While rummaging through a few Barista magazines the other day, I came across some interesting coffee statistics. There, nestled between ads for state-of-the-art grinders and gold-plated tampers, I saw this:
Finns now considered the biggest consumers of coffee in the world.
Per capita, that is, which means they tie the Dutch for first place.
Now considering the size of Finland in comparison to say, the US, that is a lot of freaking coffee.
I find this funny and a bit ironic, as Finland is where my family is from.

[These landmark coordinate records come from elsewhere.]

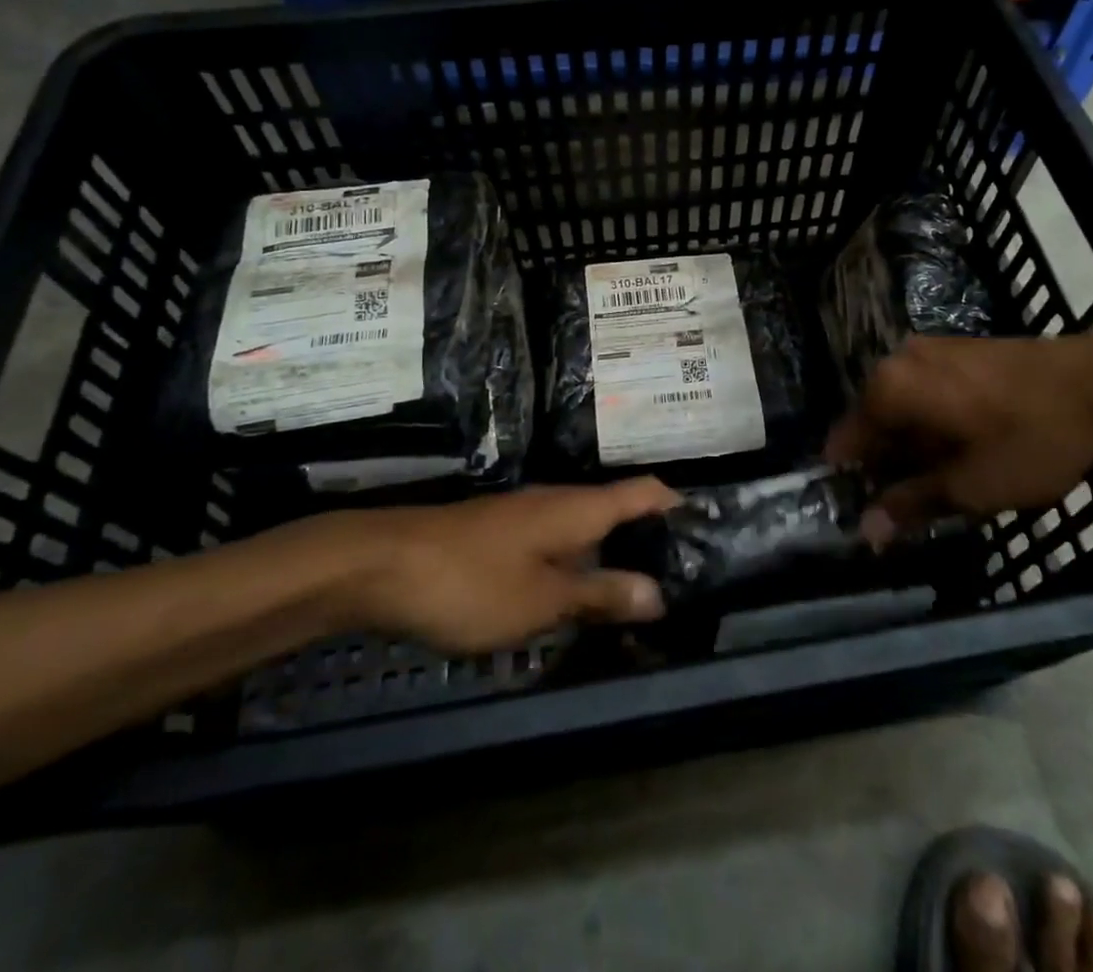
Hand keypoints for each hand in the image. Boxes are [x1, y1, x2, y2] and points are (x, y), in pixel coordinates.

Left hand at [292, 478, 681, 655]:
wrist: (383, 565)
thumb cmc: (473, 580)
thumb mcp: (543, 598)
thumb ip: (601, 594)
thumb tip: (660, 593)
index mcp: (580, 508)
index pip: (645, 492)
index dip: (679, 505)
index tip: (709, 532)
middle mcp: (559, 502)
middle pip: (619, 510)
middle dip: (650, 540)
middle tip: (682, 581)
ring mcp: (527, 517)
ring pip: (586, 530)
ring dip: (613, 558)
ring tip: (639, 598)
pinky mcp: (501, 536)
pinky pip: (557, 545)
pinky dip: (579, 567)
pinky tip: (578, 600)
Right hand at [825, 332, 1092, 540]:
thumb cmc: (1030, 438)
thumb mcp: (971, 487)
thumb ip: (912, 504)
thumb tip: (867, 530)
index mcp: (888, 389)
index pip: (845, 441)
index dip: (853, 482)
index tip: (869, 514)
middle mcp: (897, 361)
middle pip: (874, 422)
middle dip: (887, 464)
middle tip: (915, 504)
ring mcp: (930, 349)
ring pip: (903, 407)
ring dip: (913, 444)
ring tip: (946, 480)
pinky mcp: (959, 348)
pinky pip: (927, 390)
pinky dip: (934, 421)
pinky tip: (965, 446)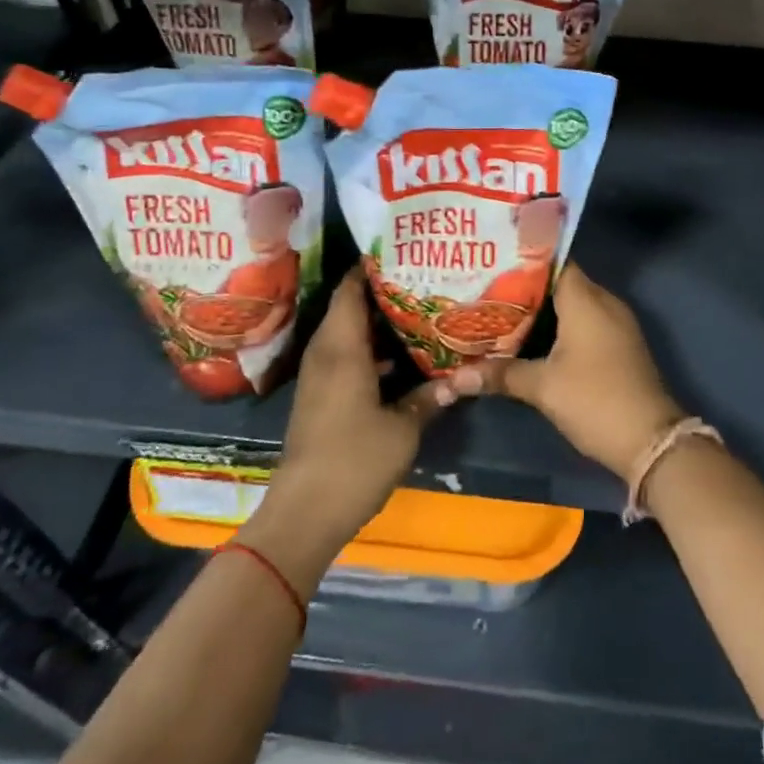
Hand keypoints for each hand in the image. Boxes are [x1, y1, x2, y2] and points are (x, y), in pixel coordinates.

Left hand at [255, 267, 441, 554]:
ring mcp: (318, 376)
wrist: (304, 512)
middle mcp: (325, 353)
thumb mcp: (403, 429)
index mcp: (342, 348)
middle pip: (348, 306)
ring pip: (346, 333)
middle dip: (379, 290)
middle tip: (419, 277)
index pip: (349, 290)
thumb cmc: (354, 460)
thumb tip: (460, 378)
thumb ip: (430, 397)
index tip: (401, 251)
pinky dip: (367, 348)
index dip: (370, 267)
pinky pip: (343, 356)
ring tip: (415, 309)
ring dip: (374, 321)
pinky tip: (398, 358)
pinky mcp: (319, 397)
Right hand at [439, 264, 683, 478]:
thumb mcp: (543, 388)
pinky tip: (529, 338)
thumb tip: (455, 377)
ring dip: (541, 308)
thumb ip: (500, 374)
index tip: (492, 258)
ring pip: (572, 303)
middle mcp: (604, 302)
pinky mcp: (618, 345)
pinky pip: (584, 321)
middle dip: (525, 284)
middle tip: (485, 286)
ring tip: (499, 309)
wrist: (651, 442)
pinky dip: (558, 325)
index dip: (524, 258)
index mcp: (586, 299)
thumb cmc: (595, 400)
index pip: (554, 261)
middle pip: (560, 281)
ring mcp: (615, 324)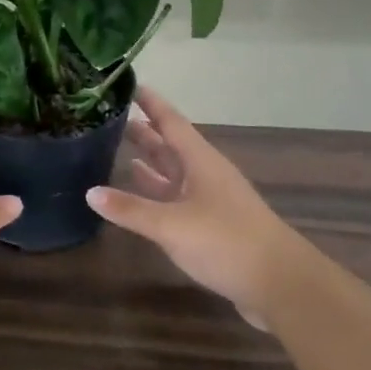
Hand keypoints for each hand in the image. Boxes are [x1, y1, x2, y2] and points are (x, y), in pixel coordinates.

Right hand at [86, 90, 305, 330]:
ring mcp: (210, 201)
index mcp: (201, 162)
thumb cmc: (226, 242)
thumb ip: (131, 209)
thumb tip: (90, 192)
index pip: (172, 122)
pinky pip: (175, 200)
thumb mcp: (172, 224)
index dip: (152, 104)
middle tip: (112, 118)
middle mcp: (205, 175)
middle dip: (145, 132)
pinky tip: (138, 194)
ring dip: (150, 162)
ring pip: (174, 173)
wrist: (280, 284)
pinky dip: (155, 193)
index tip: (130, 85)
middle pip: (171, 146)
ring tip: (119, 150)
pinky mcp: (211, 226)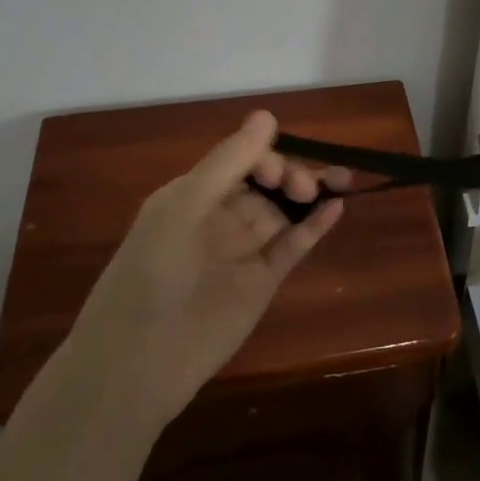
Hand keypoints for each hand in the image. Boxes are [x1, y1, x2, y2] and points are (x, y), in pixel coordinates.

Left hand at [67, 111, 346, 429]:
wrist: (136, 365)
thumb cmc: (151, 274)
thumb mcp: (184, 208)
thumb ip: (228, 163)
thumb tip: (267, 115)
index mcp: (193, 195)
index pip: (240, 161)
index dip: (265, 159)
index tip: (278, 174)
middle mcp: (220, 218)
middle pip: (266, 183)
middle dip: (291, 174)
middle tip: (308, 186)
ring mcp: (243, 251)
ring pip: (283, 211)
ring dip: (311, 194)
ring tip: (342, 181)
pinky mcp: (262, 282)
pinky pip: (292, 246)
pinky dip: (314, 227)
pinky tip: (336, 209)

And my family can drink a ridiculous amount of coffee and, for the most part, still function normally.
So to further perpetuate silly and inaccurate stereotypes, I’d like to share some family recipes that marry two of the Finns’ (supposedly) biggest cultural influences: coffee and alcohol.

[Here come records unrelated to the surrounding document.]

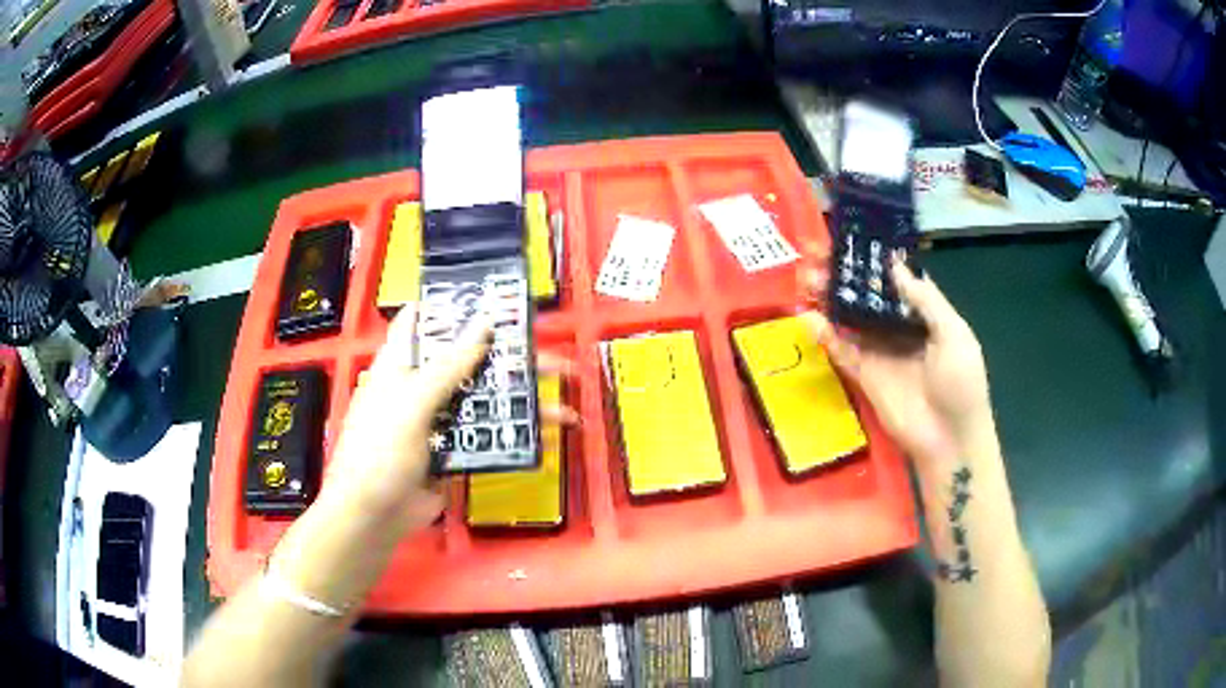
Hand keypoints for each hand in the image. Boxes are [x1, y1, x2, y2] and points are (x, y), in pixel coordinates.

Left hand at [318, 306, 576, 530]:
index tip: (493, 296)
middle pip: (468, 360)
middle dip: (508, 355)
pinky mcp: (455, 449)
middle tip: (549, 352)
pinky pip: (489, 433)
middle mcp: (421, 386)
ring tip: (564, 395)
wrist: (375, 515)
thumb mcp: (411, 403)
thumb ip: (449, 366)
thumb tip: (484, 323)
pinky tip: (546, 430)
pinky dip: (515, 432)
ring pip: (484, 398)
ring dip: (521, 397)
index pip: (424, 321)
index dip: (454, 305)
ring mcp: (440, 419)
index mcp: (401, 364)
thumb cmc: (379, 450)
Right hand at [805, 255, 992, 465]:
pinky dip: (825, 335)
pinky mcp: (865, 375)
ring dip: (830, 300)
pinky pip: (842, 350)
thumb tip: (894, 266)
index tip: (852, 240)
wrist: (949, 439)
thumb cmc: (961, 382)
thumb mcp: (954, 333)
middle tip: (818, 257)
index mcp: (925, 315)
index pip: (896, 281)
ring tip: (807, 279)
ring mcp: (881, 352)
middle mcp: (900, 329)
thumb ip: (926, 300)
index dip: (875, 262)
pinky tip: (808, 317)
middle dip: (845, 277)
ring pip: (851, 319)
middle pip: (868, 297)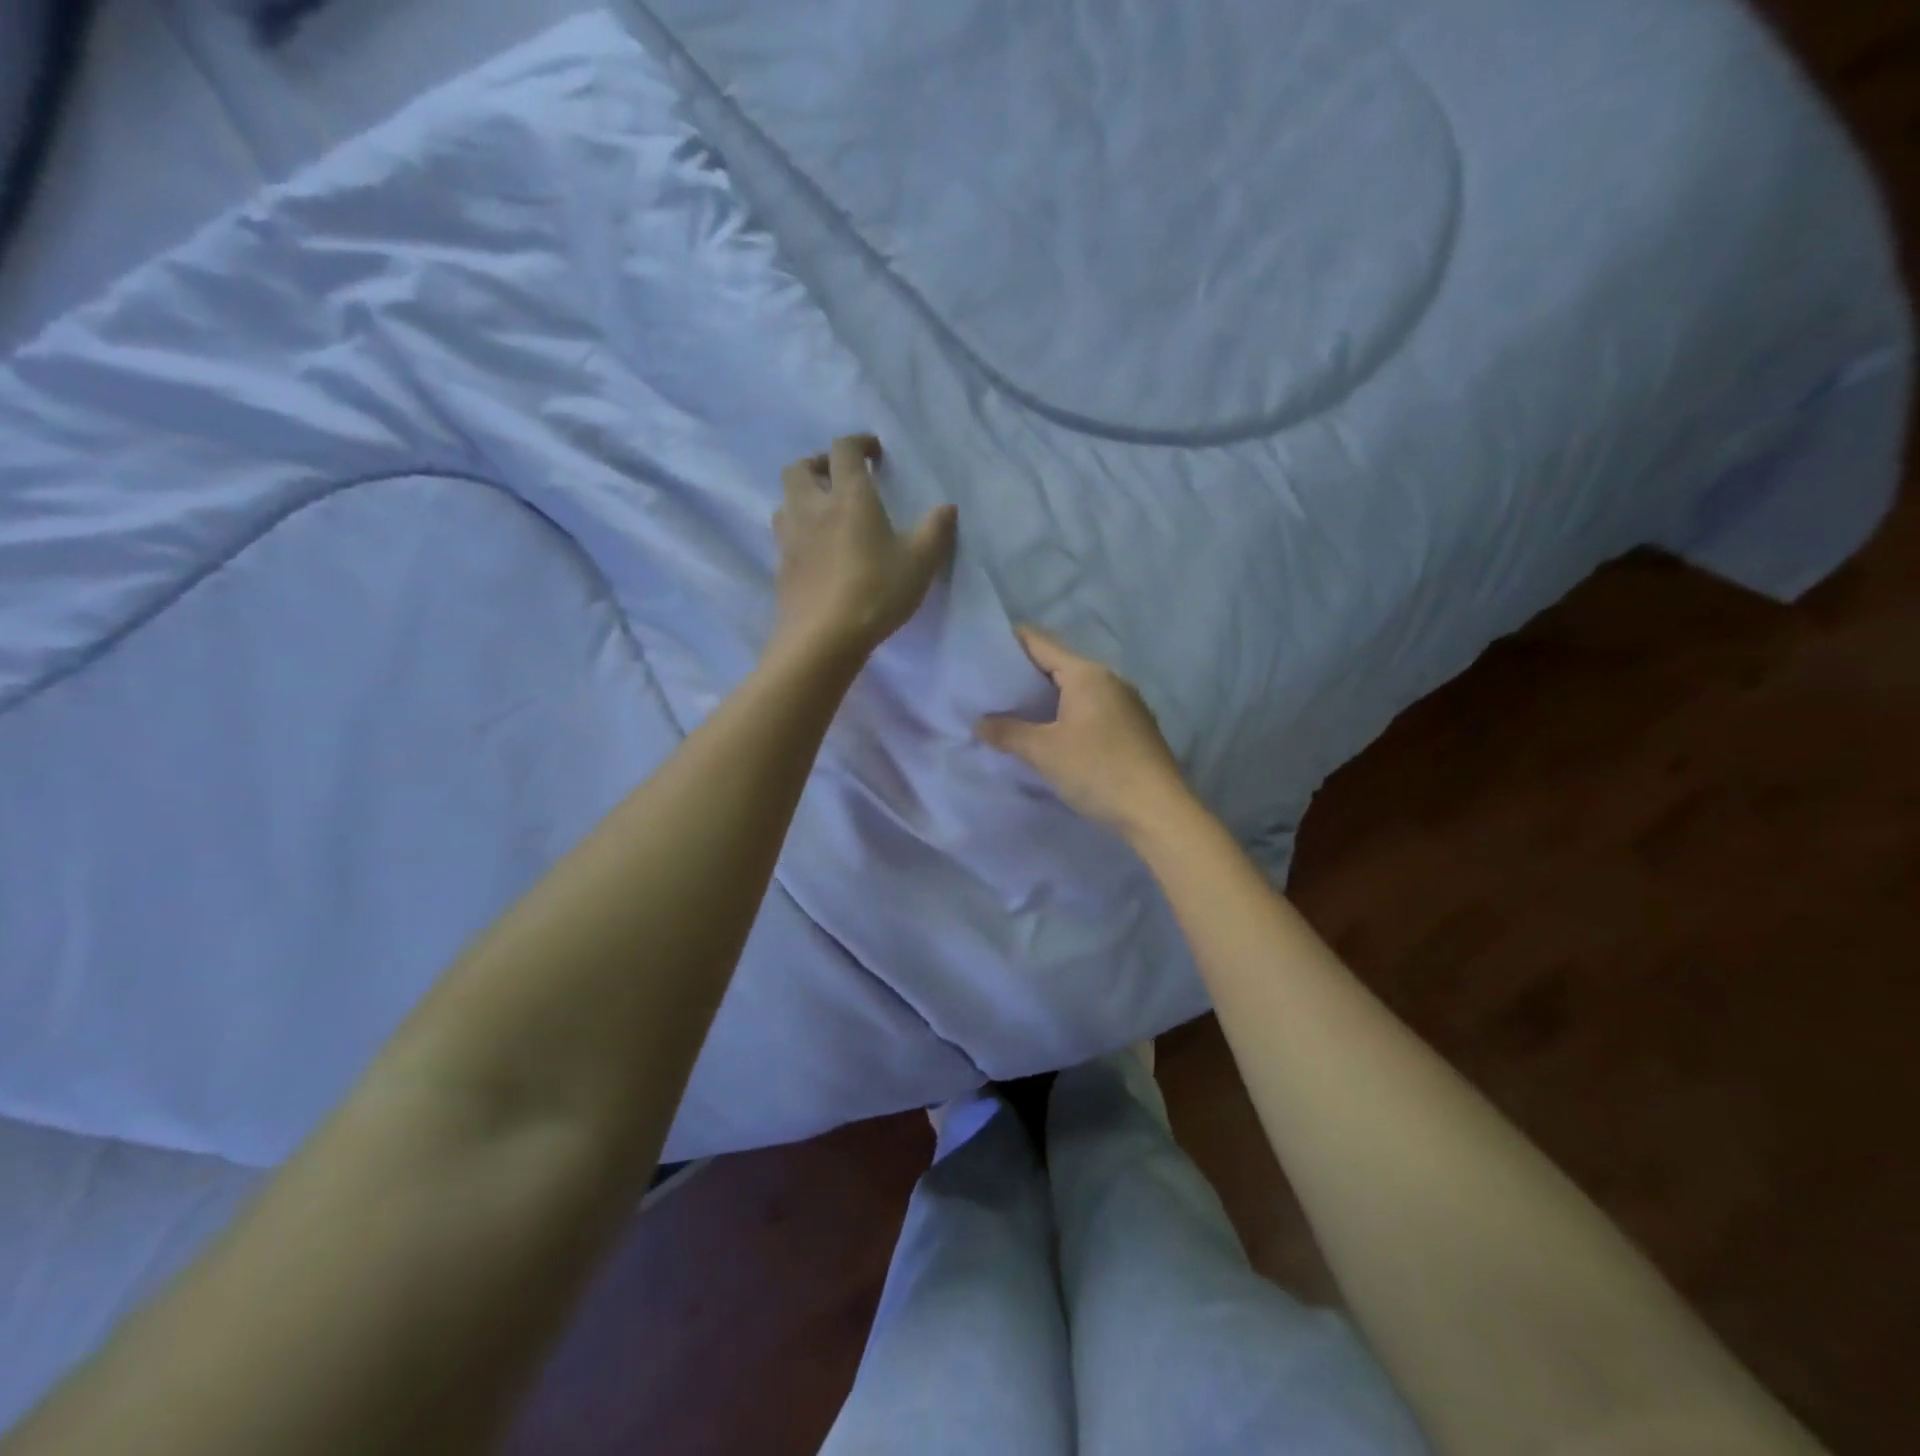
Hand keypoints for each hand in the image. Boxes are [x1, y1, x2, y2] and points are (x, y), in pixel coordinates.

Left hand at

And right after I remove my boot knives, I will share some with you.
One thing to consider before I start: in case you believe everything you read, coffee does not sober you up. It just tricks your drunken brain into thinking you are sober. So before consuming these, make sure you’re in for the night. Seriously.
Triple Sec Whipped Cream:
This is your first ingredient. My sisters Saskia and Casey swear by it. I can’t argue. This is the right and true way, and yes, you have to make the whipped cream from scratch. No edible oils, no olestra, and if it comes in a can, forget it.
Add 2 oz of triple sec to the cream and a teaspoon of vanilla. Whip. Set aside.

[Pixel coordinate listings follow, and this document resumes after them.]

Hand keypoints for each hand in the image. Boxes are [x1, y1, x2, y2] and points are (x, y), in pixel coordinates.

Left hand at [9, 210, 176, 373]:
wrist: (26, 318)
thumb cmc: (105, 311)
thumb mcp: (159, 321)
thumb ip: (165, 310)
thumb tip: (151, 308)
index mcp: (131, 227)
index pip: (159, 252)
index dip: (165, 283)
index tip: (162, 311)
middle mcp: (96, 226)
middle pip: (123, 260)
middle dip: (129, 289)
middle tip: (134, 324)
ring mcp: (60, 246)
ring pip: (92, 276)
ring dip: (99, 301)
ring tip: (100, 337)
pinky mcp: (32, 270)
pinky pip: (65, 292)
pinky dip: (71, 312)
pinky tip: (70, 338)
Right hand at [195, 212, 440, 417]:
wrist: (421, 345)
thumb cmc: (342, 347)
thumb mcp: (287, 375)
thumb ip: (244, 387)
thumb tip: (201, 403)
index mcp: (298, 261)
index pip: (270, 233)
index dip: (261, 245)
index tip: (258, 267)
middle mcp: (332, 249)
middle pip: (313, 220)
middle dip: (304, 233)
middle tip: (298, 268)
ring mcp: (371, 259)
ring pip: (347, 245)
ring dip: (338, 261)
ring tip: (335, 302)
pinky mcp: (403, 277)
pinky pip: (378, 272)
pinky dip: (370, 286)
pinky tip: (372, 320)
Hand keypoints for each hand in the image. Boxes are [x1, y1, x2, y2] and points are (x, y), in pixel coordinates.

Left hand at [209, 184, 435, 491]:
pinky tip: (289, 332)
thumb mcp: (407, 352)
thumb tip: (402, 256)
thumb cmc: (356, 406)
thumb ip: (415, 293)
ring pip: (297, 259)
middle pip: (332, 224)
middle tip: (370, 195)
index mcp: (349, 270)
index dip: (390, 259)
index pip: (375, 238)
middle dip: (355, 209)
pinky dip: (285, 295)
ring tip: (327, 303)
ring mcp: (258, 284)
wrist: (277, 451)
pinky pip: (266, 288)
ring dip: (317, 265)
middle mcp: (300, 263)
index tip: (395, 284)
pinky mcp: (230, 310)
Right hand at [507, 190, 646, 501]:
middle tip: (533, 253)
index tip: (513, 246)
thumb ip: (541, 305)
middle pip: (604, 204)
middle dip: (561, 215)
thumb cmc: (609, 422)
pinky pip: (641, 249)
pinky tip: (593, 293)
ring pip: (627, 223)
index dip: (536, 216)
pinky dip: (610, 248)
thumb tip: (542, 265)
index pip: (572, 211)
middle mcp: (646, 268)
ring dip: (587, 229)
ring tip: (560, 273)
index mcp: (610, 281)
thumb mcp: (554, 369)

You will want to make quite a bit. People love it, and all of the following drinks can have this added.
A quick note on spices: the Finns use a lot of cardamom and this spice is not for everyone. My father hates it with a passion and curses our souls when he smells it in the bodem.
You can substitute chocolate, cocoa, or cinnamon to taste.
The Niagara Street:
As young adults, Saskia and I lived together on Niagara Street in Toronto. She would make this lovely coffee to keep us warm, alert, drunk. And to cover up the smell of the slaughterhouse we lived in front of.
Add a pinch of cardamom to your grinds. We used a bodem. Brew and pour into demitasses (wee cups).
Add Bailey’ss (1.5 oz) and a splash of Grand Marnier.
Add a liberal dollop of whipped cream.
Using a rasp or small grater, grate dark chocolate over the whipped cream. Serve.
(On a personal note, I prefer Carolan’s; it seems slightly less sweet.)
Recommended coffee: a medium-dark Ethiopian coffee, or a dark French Roast works nicely.
Using an electric espresso machine, froth your milk. Pull two short shots of espresso, add scotch (1.5 oz) and add frothed milk. Drink.
I have been a test study for these so many times there should be a royalty cheque in the mail.
Recommended coffee: Italian-style espresso. Recommended scotch: 12-year-old Glenlivet. There is beauty in simplicity.
I have included this as the Finns have their own take on this Cuban drink.
If you have a home espresso machine, this one is for you.
Add a thin layer of brown sugar to the top of your grinds and pull your shots. If you want, add cardamom with your sugar. Or if you want it spicy, add a smidge of cayenne pepper.
Pour your shots into each mug and add 1.5 oz of dark rum. Add whipped cream if you like, or drink it black. The brown sugar sweetens this up nicely.
Recommended coffee: Cuban or a dark Peruvian. Recommended rum: Sailor Jerry’s.
The Original Medulla Banger:
This bad boy was taught to us by our Aunt Carol. She’s not a Finn but, among other things, is an archeologist and anthropologist. Carol spent quite a bit of time in South Africa, where this was taught to her.
Word to the wise: this coffee is really high in caffeine, not for those with high blood pressure, acid reflux, or heart palpitations. For the rest of you: you’re welcome.
This is always made with Cowboy Coffee, no exceptions.
Make your coffee, add 1 teaspoon Kola Nut and 1.5 oz of alcohol. B&B (Benedictine & Brandy) is the booze of choice; otherwise substitute Irish whiskey, or Grand Marnier and cognac.
Top with whipped cream and grated chocolate.
Recommended coffee: African varietals: Kenyan, Ethiopian, or a dark Tanzanian.
Cautionary tale: I stayed up once after drinking this on New Year’s Eve and played 21 rounds of canasta.
As we say in Finnish: “Kittos!” “Thanks!